[Opening EXCERPTED RECORDS section]

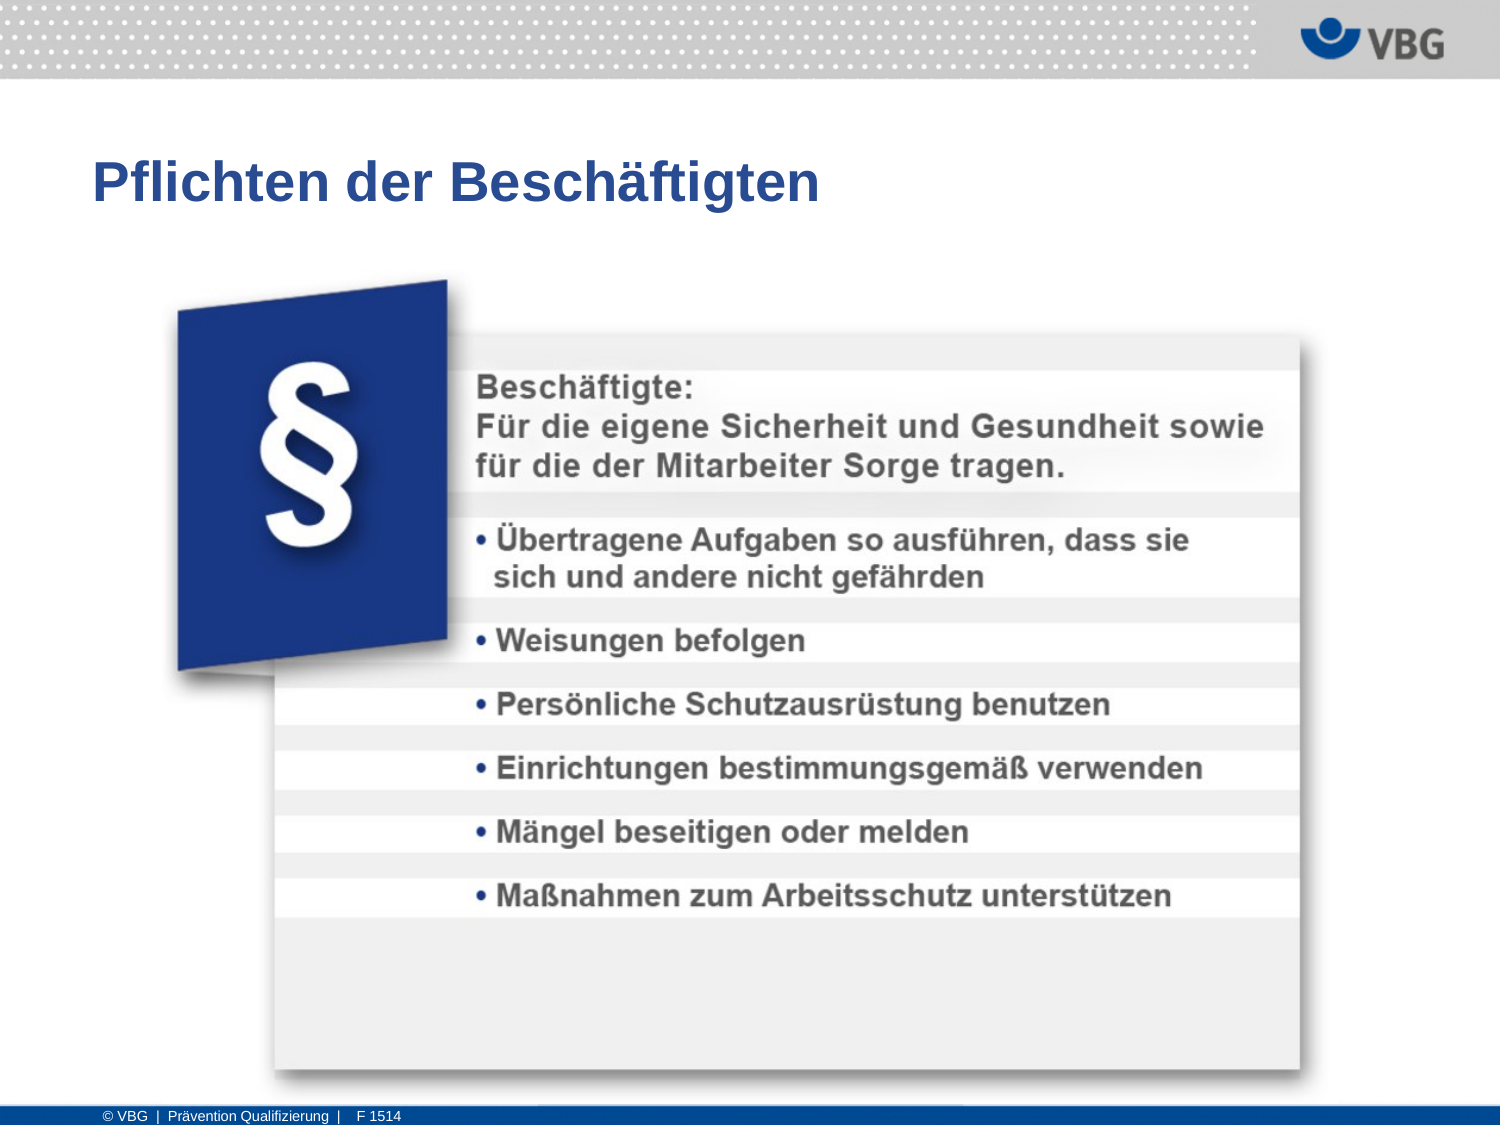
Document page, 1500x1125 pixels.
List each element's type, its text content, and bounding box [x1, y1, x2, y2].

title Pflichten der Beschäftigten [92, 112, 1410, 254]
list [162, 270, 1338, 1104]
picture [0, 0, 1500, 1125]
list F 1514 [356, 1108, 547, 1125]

[Closing EXCERPTED RECORDS section]

WORK REQUEST: Reproduce the records above exactly, excluding every picture.

WRITTEN SOLUTION:
Document page, 1500x1125 pixels.
List each element's type, its text content, and bounding box [x1, y1, x2, y2].

title Pflichten der Beschäftigten [92, 112, 1410, 254]
list [162, 270, 1338, 1104]
picture [0, 0, 1500, 1125]
list F 1514 [356, 1108, 547, 1125]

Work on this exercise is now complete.